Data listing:
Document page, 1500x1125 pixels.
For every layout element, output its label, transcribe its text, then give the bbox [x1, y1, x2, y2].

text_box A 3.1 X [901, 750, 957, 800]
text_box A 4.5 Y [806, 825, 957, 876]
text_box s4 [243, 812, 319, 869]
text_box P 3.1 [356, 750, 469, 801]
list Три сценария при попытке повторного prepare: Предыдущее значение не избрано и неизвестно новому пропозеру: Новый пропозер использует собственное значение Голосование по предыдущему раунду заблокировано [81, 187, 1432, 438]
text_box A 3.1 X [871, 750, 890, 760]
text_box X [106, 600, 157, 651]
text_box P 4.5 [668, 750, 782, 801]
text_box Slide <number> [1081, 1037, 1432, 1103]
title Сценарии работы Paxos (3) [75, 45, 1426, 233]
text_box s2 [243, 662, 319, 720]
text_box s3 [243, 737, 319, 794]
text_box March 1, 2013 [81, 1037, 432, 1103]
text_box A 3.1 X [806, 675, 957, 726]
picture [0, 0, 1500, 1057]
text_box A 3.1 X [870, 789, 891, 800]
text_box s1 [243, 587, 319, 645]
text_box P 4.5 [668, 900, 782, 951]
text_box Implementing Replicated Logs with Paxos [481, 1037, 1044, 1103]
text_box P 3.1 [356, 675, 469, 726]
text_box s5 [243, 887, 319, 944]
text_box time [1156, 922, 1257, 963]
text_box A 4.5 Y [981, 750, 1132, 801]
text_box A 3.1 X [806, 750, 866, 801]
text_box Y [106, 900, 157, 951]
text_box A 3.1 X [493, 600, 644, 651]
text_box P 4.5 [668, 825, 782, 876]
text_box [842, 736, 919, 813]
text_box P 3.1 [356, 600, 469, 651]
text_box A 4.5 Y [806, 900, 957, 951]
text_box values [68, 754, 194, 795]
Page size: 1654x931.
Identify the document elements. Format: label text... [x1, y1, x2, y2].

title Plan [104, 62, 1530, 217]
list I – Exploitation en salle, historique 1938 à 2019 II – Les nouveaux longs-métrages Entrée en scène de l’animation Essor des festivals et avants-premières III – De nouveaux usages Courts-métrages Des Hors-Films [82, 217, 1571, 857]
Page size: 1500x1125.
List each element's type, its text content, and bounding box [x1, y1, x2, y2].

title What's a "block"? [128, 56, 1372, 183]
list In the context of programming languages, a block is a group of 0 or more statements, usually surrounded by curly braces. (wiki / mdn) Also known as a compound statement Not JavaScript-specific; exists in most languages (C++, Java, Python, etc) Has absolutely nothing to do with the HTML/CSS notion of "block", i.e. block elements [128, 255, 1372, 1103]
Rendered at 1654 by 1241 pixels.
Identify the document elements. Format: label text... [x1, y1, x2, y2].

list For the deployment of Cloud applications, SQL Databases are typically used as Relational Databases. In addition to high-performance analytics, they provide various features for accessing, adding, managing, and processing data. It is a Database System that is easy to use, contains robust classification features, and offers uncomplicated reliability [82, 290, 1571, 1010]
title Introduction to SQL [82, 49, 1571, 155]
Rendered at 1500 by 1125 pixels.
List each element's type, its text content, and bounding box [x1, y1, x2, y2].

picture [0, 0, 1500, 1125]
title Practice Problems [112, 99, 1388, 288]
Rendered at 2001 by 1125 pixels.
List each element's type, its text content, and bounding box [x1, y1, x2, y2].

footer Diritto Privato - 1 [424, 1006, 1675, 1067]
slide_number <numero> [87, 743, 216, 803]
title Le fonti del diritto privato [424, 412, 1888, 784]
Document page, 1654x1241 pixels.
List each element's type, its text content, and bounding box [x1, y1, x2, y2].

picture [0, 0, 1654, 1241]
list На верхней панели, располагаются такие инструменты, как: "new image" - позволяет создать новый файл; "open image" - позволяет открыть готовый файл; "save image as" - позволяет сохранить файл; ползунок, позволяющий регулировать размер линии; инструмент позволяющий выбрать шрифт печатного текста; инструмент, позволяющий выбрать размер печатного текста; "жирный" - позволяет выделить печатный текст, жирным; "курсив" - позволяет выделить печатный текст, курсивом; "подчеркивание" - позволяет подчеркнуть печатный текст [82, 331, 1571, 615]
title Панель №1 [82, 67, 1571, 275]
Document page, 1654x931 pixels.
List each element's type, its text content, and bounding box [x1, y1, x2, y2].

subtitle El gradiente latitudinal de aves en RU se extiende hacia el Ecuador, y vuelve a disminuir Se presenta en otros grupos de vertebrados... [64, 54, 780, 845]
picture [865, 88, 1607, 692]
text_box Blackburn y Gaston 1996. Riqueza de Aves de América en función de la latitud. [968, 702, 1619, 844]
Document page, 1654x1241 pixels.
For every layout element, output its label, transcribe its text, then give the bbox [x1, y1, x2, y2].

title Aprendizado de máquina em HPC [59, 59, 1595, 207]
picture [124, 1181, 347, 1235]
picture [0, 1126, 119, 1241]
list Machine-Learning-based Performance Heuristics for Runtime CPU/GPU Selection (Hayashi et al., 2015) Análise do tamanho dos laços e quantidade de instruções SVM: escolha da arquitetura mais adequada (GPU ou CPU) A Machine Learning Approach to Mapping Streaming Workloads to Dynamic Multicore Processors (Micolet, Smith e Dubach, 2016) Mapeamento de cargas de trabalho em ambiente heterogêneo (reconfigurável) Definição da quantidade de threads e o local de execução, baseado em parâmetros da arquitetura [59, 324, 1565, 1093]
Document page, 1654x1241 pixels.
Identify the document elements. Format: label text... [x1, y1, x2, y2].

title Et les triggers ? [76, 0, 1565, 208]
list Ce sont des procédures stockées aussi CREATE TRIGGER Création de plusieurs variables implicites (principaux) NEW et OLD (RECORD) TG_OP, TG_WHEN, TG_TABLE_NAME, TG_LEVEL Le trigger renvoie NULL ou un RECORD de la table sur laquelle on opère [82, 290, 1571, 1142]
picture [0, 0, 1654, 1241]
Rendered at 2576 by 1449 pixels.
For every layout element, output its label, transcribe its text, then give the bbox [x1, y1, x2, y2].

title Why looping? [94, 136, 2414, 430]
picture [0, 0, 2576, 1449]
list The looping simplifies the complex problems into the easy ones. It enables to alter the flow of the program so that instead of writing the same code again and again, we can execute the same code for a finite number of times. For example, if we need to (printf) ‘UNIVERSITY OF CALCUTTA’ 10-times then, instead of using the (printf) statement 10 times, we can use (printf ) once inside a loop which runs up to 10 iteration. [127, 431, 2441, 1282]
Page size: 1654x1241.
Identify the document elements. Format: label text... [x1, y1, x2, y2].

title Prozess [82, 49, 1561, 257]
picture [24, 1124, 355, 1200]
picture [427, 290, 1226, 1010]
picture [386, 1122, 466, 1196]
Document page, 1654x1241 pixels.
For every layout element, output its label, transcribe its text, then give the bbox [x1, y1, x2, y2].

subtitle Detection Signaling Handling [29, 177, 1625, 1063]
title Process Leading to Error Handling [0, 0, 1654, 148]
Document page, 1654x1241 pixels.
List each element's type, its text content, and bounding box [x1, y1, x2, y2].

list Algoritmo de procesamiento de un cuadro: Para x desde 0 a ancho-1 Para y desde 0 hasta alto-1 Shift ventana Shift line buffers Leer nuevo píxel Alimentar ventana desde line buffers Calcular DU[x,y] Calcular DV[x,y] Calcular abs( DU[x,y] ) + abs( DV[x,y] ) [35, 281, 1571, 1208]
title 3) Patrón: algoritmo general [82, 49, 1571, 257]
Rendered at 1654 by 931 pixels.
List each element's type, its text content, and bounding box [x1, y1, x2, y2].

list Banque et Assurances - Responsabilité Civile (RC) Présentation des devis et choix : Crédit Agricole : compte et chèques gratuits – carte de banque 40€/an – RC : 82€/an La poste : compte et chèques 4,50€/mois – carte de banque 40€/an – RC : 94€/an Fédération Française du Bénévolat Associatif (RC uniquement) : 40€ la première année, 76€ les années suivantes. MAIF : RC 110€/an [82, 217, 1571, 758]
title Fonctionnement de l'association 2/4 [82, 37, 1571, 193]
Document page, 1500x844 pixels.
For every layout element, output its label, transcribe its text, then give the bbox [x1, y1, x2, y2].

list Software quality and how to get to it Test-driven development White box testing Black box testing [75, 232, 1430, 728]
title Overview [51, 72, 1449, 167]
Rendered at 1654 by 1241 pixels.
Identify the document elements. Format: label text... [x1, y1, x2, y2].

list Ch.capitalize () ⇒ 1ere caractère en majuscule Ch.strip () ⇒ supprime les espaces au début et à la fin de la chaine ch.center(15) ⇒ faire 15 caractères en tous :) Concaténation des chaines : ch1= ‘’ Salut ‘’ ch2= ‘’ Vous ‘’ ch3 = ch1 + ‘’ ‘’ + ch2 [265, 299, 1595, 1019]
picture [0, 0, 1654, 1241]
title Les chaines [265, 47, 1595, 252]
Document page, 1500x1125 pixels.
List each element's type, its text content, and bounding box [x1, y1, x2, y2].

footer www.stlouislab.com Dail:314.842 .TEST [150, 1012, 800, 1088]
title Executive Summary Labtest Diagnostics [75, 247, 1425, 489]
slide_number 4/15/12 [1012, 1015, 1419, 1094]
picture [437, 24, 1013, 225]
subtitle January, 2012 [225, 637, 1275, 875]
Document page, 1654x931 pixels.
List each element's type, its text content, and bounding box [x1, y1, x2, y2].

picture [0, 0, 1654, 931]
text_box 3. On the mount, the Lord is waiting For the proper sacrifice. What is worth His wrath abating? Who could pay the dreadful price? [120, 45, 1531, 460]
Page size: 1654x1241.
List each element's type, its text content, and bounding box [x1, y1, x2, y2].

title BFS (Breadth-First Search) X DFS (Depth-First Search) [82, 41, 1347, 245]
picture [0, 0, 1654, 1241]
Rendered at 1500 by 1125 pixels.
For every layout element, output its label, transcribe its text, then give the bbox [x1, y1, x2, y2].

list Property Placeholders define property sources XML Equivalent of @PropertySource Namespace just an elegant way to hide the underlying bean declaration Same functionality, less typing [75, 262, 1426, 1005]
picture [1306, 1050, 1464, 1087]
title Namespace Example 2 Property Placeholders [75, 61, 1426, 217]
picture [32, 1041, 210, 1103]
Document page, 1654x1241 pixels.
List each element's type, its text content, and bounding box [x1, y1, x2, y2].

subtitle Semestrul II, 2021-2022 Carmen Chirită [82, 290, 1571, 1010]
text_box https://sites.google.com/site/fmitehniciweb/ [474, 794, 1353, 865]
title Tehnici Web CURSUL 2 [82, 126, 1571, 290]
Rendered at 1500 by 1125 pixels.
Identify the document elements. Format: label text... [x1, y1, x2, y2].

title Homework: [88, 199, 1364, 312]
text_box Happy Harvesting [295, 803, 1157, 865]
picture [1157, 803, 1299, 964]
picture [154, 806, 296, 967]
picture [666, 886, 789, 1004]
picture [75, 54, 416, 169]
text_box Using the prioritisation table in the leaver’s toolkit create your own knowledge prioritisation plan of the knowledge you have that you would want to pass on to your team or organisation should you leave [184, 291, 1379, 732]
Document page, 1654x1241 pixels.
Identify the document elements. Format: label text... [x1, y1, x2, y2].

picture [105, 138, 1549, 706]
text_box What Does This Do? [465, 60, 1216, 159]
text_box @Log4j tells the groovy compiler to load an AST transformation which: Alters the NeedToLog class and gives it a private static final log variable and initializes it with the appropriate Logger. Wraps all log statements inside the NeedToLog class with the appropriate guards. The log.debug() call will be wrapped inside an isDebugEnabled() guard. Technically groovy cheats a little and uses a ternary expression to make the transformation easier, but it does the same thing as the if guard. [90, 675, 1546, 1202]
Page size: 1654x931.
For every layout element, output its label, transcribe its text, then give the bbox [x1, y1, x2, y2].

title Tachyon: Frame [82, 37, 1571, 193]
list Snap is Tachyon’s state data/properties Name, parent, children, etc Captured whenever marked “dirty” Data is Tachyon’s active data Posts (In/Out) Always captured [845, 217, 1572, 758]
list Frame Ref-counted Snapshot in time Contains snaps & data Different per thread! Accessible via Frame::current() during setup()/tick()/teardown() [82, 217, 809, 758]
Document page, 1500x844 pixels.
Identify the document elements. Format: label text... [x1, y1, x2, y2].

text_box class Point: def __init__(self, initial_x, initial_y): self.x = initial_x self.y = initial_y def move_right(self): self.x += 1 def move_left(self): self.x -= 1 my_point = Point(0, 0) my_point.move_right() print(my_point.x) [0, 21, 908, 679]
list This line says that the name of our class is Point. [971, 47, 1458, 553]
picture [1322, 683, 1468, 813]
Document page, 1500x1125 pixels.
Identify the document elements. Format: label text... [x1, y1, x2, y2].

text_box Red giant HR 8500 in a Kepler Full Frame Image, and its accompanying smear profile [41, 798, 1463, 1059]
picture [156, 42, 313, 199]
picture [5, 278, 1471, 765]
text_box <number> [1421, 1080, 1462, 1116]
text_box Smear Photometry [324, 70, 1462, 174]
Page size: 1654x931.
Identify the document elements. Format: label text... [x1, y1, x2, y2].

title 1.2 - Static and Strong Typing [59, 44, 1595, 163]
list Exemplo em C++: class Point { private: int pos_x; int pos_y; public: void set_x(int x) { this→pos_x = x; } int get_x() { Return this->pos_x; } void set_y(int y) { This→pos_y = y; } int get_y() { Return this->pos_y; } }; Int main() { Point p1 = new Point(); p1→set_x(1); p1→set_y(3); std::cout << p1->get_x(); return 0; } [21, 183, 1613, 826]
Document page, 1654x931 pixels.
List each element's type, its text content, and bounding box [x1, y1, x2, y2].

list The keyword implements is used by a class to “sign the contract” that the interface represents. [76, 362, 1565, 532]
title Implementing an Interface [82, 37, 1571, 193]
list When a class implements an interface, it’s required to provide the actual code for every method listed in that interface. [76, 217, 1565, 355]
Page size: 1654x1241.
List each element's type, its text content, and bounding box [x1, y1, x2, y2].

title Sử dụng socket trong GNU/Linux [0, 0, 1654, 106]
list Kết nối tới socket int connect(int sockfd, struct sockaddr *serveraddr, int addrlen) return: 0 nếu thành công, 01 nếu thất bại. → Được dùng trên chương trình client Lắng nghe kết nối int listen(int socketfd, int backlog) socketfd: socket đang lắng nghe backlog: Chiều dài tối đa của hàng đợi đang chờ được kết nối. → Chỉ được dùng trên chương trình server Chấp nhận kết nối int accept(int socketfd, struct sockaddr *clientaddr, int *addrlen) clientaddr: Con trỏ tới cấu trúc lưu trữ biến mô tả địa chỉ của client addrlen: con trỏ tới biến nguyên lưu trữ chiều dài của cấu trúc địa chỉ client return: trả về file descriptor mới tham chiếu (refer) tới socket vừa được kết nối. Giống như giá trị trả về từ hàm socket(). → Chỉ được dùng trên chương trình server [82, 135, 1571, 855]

What needs to be done
Reproduce the data unchanged from its first line through the line containing "text_box Y [106, 900, 157, 951]", including both of those lines.

Final result
Document page, 1500x1125 pixels.
For every layout element, output its label, transcribe its text, then give the bbox [x1, y1, x2, y2].

text_box A 3.1 X [901, 750, 957, 800]
text_box A 4.5 Y [806, 825, 957, 876]
text_box s4 [243, 812, 319, 869]
text_box P 3.1 [356, 750, 469, 801]
list Три сценария при попытке повторного prepare: Предыдущее значение не избрано и неизвестно новому пропозеру: Новый пропозер использует собственное значение Голосование по предыдущему раунду заблокировано [81, 187, 1432, 438]
text_box A 3.1 X [871, 750, 890, 760]
text_box X [106, 600, 157, 651]
text_box P 4.5 [668, 750, 782, 801]
text_box Slide <number> [1081, 1037, 1432, 1103]
title Сценарии работы Paxos (3) [75, 45, 1426, 233]
text_box s2 [243, 662, 319, 720]
text_box s3 [243, 737, 319, 794]
text_box March 1, 2013 [81, 1037, 432, 1103]
text_box A 3.1 X [806, 675, 957, 726]
picture [0, 0, 1500, 1057]
text_box A 3.1 X [870, 789, 891, 800]
text_box s1 [243, 587, 319, 645]
text_box P 4.5 [668, 900, 782, 951]
text_box Implementing Replicated Logs with Paxos [481, 1037, 1044, 1103]
text_box P 3.1 [356, 675, 469, 726]
text_box s5 [243, 887, 319, 944]
text_box time [1156, 922, 1257, 963]
text_box A 4.5 Y [981, 750, 1132, 801]
text_box A 3.1 X [806, 750, 866, 801]
text_box Y [106, 900, 157, 951]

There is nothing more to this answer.